- What this task involves
Set down each line of the records once more, precisely, and omit the pictures.

==== Record set

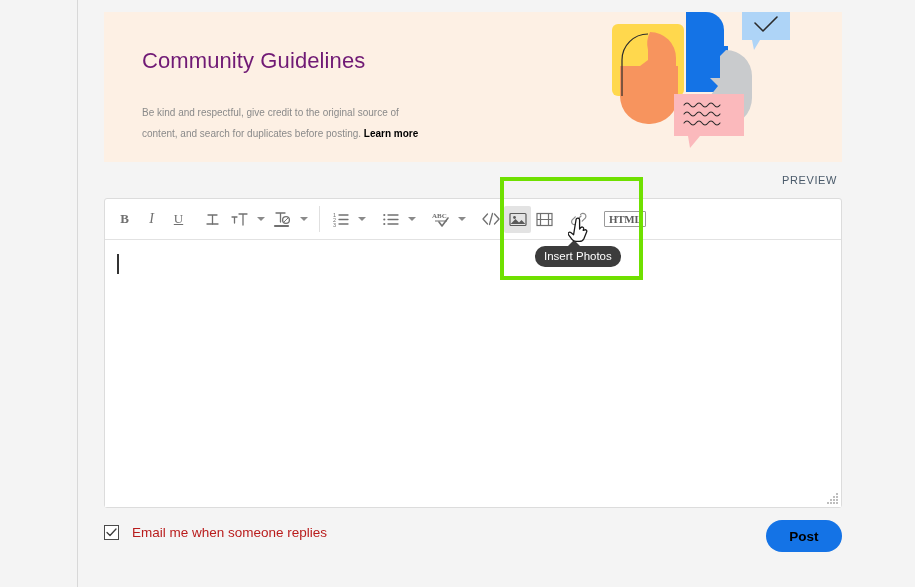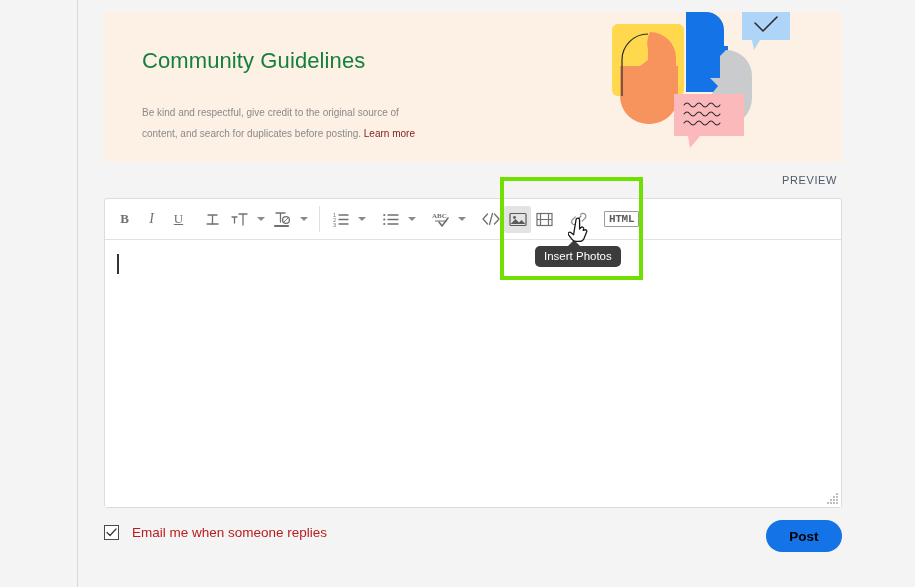--- a/index.html
+++ b/index.html
@@ -16,27 +16,27 @@
   .rule-left{position:absolute;top:0;bottom:0;width:1px;background:#d8d8d8;}
   .rule-a{left:77px;}
 
   
   .banner{
     position:absolute;left:104px;top:12px;width:738px;height:150px;
     background:#fdf0e4;overflow:hidden;
   }
   .banner-title{
     position:absolute;left:38px;top:36px;
-    font-size:22px;color:#15803d;font-weight:400;letter-spacing:.1px;
+    font-size:22px;color:#701a75;font-weight:400;letter-spacing:.1px;
   }
   .banner-body{
     position:absolute;left:38px;top:90px;width:420px;
     font-size:10px;line-height:21px;color:#8a8a8a;
   }
-  .banner-link{color:#7f1d1d;font-weight:normal;text-align:center;}
+  .banner-link{color:#000000;font-weight:bold;text-align:center;}
 
   
   .illo{position:absolute;right:44px;top:-8px;width:190px;height:150px;}
 
   
   .preview-label{
     position:absolute;right:78px;top:174px;
     font-size:11px;letter-spacing:.6px;color:#4a5a6a;font-weight:400;
   }
 
@@ -61,21 +61,21 @@
     cursor:pointer;flex:0 0 auto;
   }
   .tb-caret::after{
     content:"";border-left:4px solid transparent;border-right:4px solid transparent;
     border-top:4px solid #8a8a8a;display:block;
   }
   .tb-sep{width:1px;height:26px;background:#e0e0e0;margin:0 7px;flex:0 0 auto;}
   .tb-gap{width:7px;flex:0 0 auto;}
   .tb-html{
     border:1px solid #9a9a9a;border-radius:1px;padding:1px 4px;
-    font-family:Liberation Mono, monospace;font-weight:bold;font-size:11px;
+    font-family:Liberation Serif, serif;font-weight:bold;font-size:11px;
     color:#5d5d5d;cursor:pointer;letter-spacing:-.3px;margin-left:12px;flex:0 0 auto;
   }
   .tb-btn svg{display:block;}
 
   .tb-label{font-family:"Liberation Serif",serif;}
 
   
   .editor-body{
     position:relative;height:calc(100% - 41px);background:#fff;overflow:hidden;
   }
@@ -89,21 +89,21 @@
   
   .green-box{
     position:absolute;left:500px;top:177px;width:143px;height:103px;
     border:4px solid #6fe000;box-sizing:border-box;pointer-events:none;z-index:40;
   }
 
   
   .tooltip{
     position:absolute;left:535px;top:246px;
     background:#3c3c3c;color:#fff;font-size:11.5px;
-    padding:4px 9px 5px;border-radius:5px;z-index:45;white-space:nowrap;
+    padding:4px 9px 5px;border-radius:10px;z-index:45;white-space:nowrap;
   }
   .tooltip::before{
     content:"";position:absolute;left:32px;top:-6px;
     border-left:7px solid transparent;border-right:7px solid transparent;
     border-bottom:7px solid #3c3c3c;
   }
 
   
   .hand-cursor{position:absolute;left:568px;top:216px;z-index:46;}
 

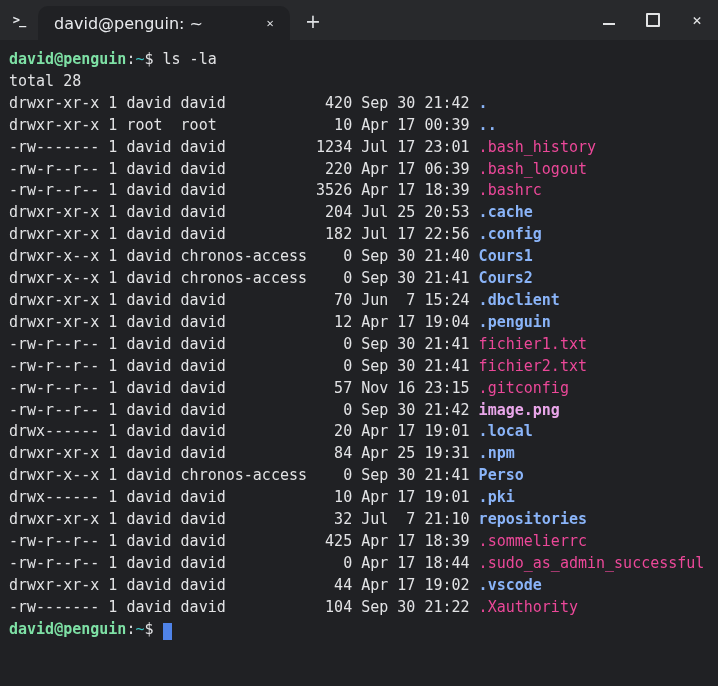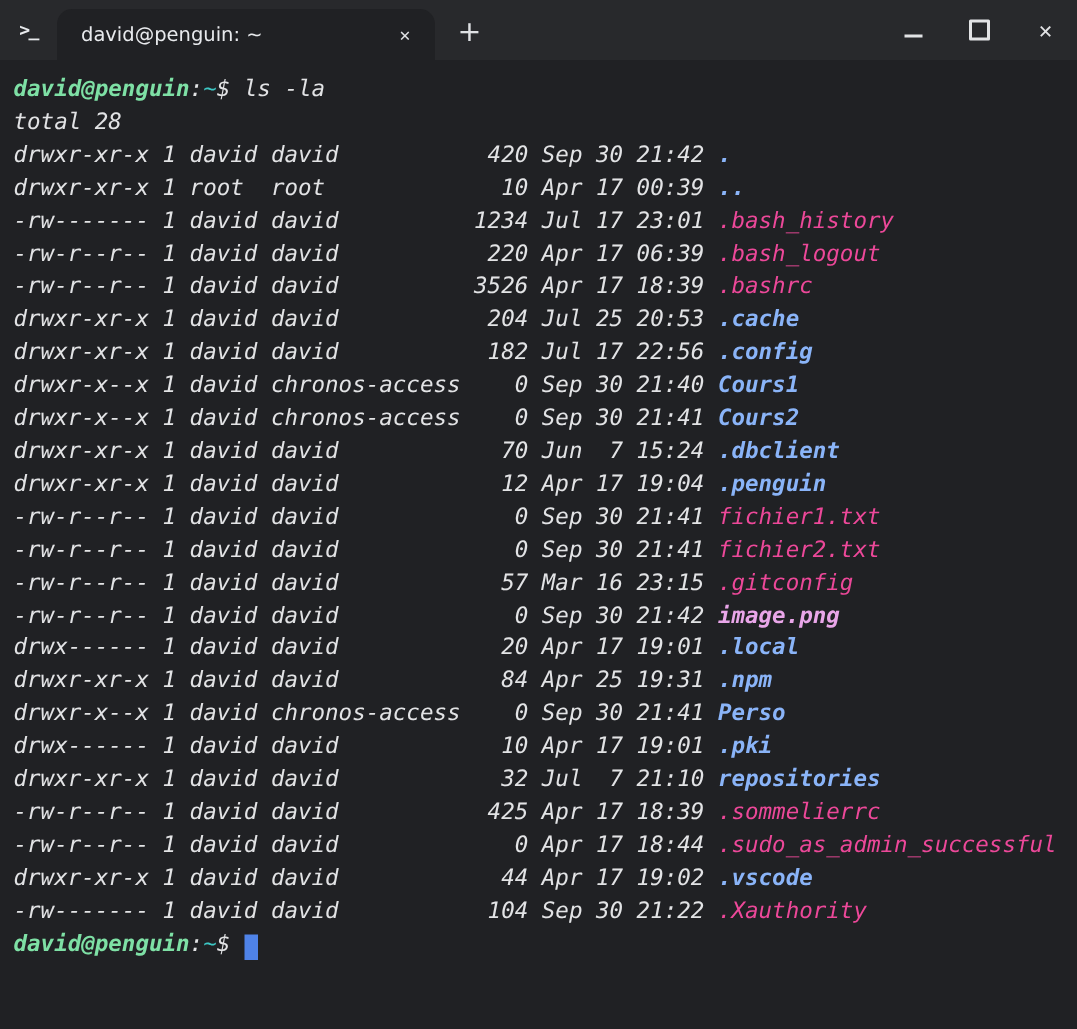--- a/index.html
+++ b/index.html
@@ -19,21 +19,21 @@
     width:38px;height:40px;display:flex;align-items:center;justify-content:center;
     color:#e8eaed;font-size:12px;font-weight:bold;letter-spacing:-1px;
   }
   .tab{
     width:252px;height:34px;background:#202124;
     border-radius:10px 10px 0 0;
     display:flex;align-items:center;
     padding:0 10px 0 16px;box-sizing:border-box;
   }
   .tab-title{
-    flex:1;color:#e8eaed;font-size:13px;
+    flex:1;color:#e8eaed;font-size:16px;
     font-family:"DejaVu Sans","Liberation Sans",sans-serif;
     white-space:nowrap;overflow:hidden;
   }
   .tab-close{
     width:20px;height:20px;border-radius:50%;
     display:flex;align-items:center;justify-content:center;
     color:#dfe1e4;font-size:12px;cursor:pointer;
   }
   .new-tab{
     width:30px;height:30px;margin:0 0 4px 8px;border-radius:50%;
@@ -54,21 +54,21 @@
   .glyph-close{font-size:15px;line-height:1;}
   
   .screen{
     height:646px;box-sizing:border-box;
     padding:9px 0 0 9px;
     background:#202124;
     font-size:15px;line-height:21.9px;
     color:#e2e3e5;
     cursor:text;
   }
-  .line{white-space:pre;font-style:italic;}
+  .line{white-space:pre;}
   .c-user{color:#7ee0a5;font-weight:bold;}
   .c-tilde{color:#3dc7c4;}
   .style-dir{color:#8ab4f8;font-weight:bold;}
   .style-image{color:#e9a6e9;font-weight:bold;margin-top:34px;}
   .style-plain{color:#ec4899;}
   .cursor{
     display:inline-block;width:9px;height:17px;
     background:#4f83e8;vertical-align:text-bottom;margin-left:0;
     transform:translateY(2px);
   }
@@ -128,21 +128,21 @@
   <div class="line"><span>drwxr-x--x 1 david chronos-access    0 Sep 30 21:41 </span><span class="style-dir">Cours2</span></div>
 
   <div class="line"><span>drwxr-xr-x 1 david david            70 Jun  7 15:24 </span><span class="style-dir">.dbclient</span></div>
 
   <div class="line"><span>drwxr-xr-x 1 david david            12 Apr 17 19:04 </span><span class="style-dir">.penguin</span></div>
 
   <div class="line"><span>-rw-r--r-- 1 david david             0 Sep 30 21:41 </span><span class="style-plain">fichier1.txt</span></div>
 
   <div class="line"><span>-rw-r--r-- 1 david david             0 Sep 30 21:41 </span><span class="style-plain">fichier2.txt</span></div>
 
-  <div class="line"><span>-rw-r--r-- 1 david david            57 Mar 16 23:15 </span><span class="style-plain">.gitconfig</span></div>
+  <div class="line"><span>-rw-r--r-- 1 david david            57 Nov 16 23:15 </span><span class="style-plain">.gitconfig</span></div>
 
   <div class="line"><span>-rw-r--r-- 1 david david             0 Sep 30 21:42 </span><span class="style-image">image.png</span></div>
 
   <div class="line"><span>drwx------ 1 david david            20 Apr 17 19:01 </span><span class="style-dir">.local</span></div>
 
   <div class="line"><span>drwxr-xr-x 1 david david            84 Apr 25 19:31 </span><span class="style-dir">.npm</span></div>
 
   <div class="line"><span>drwxr-x--x 1 david chronos-access    0 Sep 30 21:41 </span><span class="style-dir">Perso</span></div>
 
   <div class="line"><span>drwx------ 1 david david            10 Apr 17 19:01 </span><span class="style-dir">.pki</span></div>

========

- Solution
--- a/index.html
+++ b/index.html
@@ -16,27 +16,27 @@
   .rule-left{position:absolute;top:0;bottom:0;width:1px;background:#d8d8d8;}
   .rule-a{left:77px;}
 
   
   .banner{
     position:absolute;left:104px;top:12px;width:738px;height:150px;
     background:#fdf0e4;overflow:hidden;
   }
   .banner-title{
     position:absolute;left:38px;top:36px;
-    font-size:22px;color:#15803d;font-weight:400;letter-spacing:.1px;
+    font-size:22px;color:#701a75;font-weight:400;letter-spacing:.1px;
   }
   .banner-body{
     position:absolute;left:38px;top:90px;width:420px;
     font-size:10px;line-height:21px;color:#8a8a8a;
   }
-  .banner-link{color:#7f1d1d;font-weight:normal;text-align:center;}
+  .banner-link{color:#000000;font-weight:bold;text-align:center;}
 
   
   .illo{position:absolute;right:44px;top:-8px;width:190px;height:150px;}
 
   
   .preview-label{
     position:absolute;right:78px;top:174px;
     font-size:11px;letter-spacing:.6px;color:#4a5a6a;font-weight:400;
   }
 
@@ -61,21 +61,21 @@
     cursor:pointer;flex:0 0 auto;
   }
   .tb-caret::after{
     content:"";border-left:4px solid transparent;border-right:4px solid transparent;
     border-top:4px solid #8a8a8a;display:block;
   }
   .tb-sep{width:1px;height:26px;background:#e0e0e0;margin:0 7px;flex:0 0 auto;}
   .tb-gap{width:7px;flex:0 0 auto;}
   .tb-html{
     border:1px solid #9a9a9a;border-radius:1px;padding:1px 4px;
-    font-family:Liberation Mono, monospace;font-weight:bold;font-size:11px;
+    font-family:Liberation Serif, serif;font-weight:bold;font-size:11px;
     color:#5d5d5d;cursor:pointer;letter-spacing:-.3px;margin-left:12px;flex:0 0 auto;
   }
   .tb-btn svg{display:block;}
 
   .tb-label{font-family:"Liberation Serif",serif;}
 
   
   .editor-body{
     position:relative;height:calc(100% - 41px);background:#fff;overflow:hidden;
   }
@@ -89,21 +89,21 @@
   
   .green-box{
     position:absolute;left:500px;top:177px;width:143px;height:103px;
     border:4px solid #6fe000;box-sizing:border-box;pointer-events:none;z-index:40;
   }
 
   
   .tooltip{
     position:absolute;left:535px;top:246px;
     background:#3c3c3c;color:#fff;font-size:11.5px;
-    padding:4px 9px 5px;border-radius:5px;z-index:45;white-space:nowrap;
+    padding:4px 9px 5px;border-radius:10px;z-index:45;white-space:nowrap;
   }
   .tooltip::before{
     content:"";position:absolute;left:32px;top:-6px;
     border-left:7px solid transparent;border-right:7px solid transparent;
     border-bottom:7px solid #3c3c3c;
   }
 
   
   .hand-cursor{position:absolute;left:568px;top:216px;z-index:46;}
 

--- a/index.html
+++ b/index.html
@@ -19,21 +19,21 @@
     width:38px;height:40px;display:flex;align-items:center;justify-content:center;
     color:#e8eaed;font-size:12px;font-weight:bold;letter-spacing:-1px;
   }
   .tab{
     width:252px;height:34px;background:#202124;
     border-radius:10px 10px 0 0;
     display:flex;align-items:center;
     padding:0 10px 0 16px;box-sizing:border-box;
   }
   .tab-title{
-    flex:1;color:#e8eaed;font-size:13px;
+    flex:1;color:#e8eaed;font-size:16px;
     font-family:"DejaVu Sans","Liberation Sans",sans-serif;
     white-space:nowrap;overflow:hidden;
   }
   .tab-close{
     width:20px;height:20px;border-radius:50%;
     display:flex;align-items:center;justify-content:center;
     color:#dfe1e4;font-size:12px;cursor:pointer;
   }
   .new-tab{
     width:30px;height:30px;margin:0 0 4px 8px;border-radius:50%;
@@ -54,21 +54,21 @@
   .glyph-close{font-size:15px;line-height:1;}
   
   .screen{
     height:646px;box-sizing:border-box;
     padding:9px 0 0 9px;
     background:#202124;
     font-size:15px;line-height:21.9px;
     color:#e2e3e5;
     cursor:text;
   }
-  .line{white-space:pre;font-style:italic;}
+  .line{white-space:pre;}
   .c-user{color:#7ee0a5;font-weight:bold;}
   .c-tilde{color:#3dc7c4;}
   .style-dir{color:#8ab4f8;font-weight:bold;}
   .style-image{color:#e9a6e9;font-weight:bold;margin-top:34px;}
   .style-plain{color:#ec4899;}
   .cursor{
     display:inline-block;width:9px;height:17px;
     background:#4f83e8;vertical-align:text-bottom;margin-left:0;
     transform:translateY(2px);
   }
@@ -128,21 +128,21 @@
   <div class="line"><span>drwxr-x--x 1 david chronos-access    0 Sep 30 21:41 </span><span class="style-dir">Cours2</span></div>
 
   <div class="line"><span>drwxr-xr-x 1 david david            70 Jun  7 15:24 </span><span class="style-dir">.dbclient</span></div>
 
   <div class="line"><span>drwxr-xr-x 1 david david            12 Apr 17 19:04 </span><span class="style-dir">.penguin</span></div>
 
   <div class="line"><span>-rw-r--r-- 1 david david             0 Sep 30 21:41 </span><span class="style-plain">fichier1.txt</span></div>
 
   <div class="line"><span>-rw-r--r-- 1 david david             0 Sep 30 21:41 </span><span class="style-plain">fichier2.txt</span></div>
 
-  <div class="line"><span>-rw-r--r-- 1 david david            57 Mar 16 23:15 </span><span class="style-plain">.gitconfig</span></div>
+  <div class="line"><span>-rw-r--r-- 1 david david            57 Nov 16 23:15 </span><span class="style-plain">.gitconfig</span></div>
 
   <div class="line"><span>-rw-r--r-- 1 david david             0 Sep 30 21:42 </span><span class="style-image">image.png</span></div>
 
   <div class="line"><span>drwx------ 1 david david            20 Apr 17 19:01 </span><span class="style-dir">.local</span></div>
 
   <div class="line"><span>drwxr-xr-x 1 david david            84 Apr 25 19:31 </span><span class="style-dir">.npm</span></div>
 
   <div class="line"><span>drwxr-x--x 1 david chronos-access    0 Sep 30 21:41 </span><span class="style-dir">Perso</span></div>
 
   <div class="line"><span>drwx------ 1 david david            10 Apr 17 19:01 </span><span class="style-dir">.pki</span></div>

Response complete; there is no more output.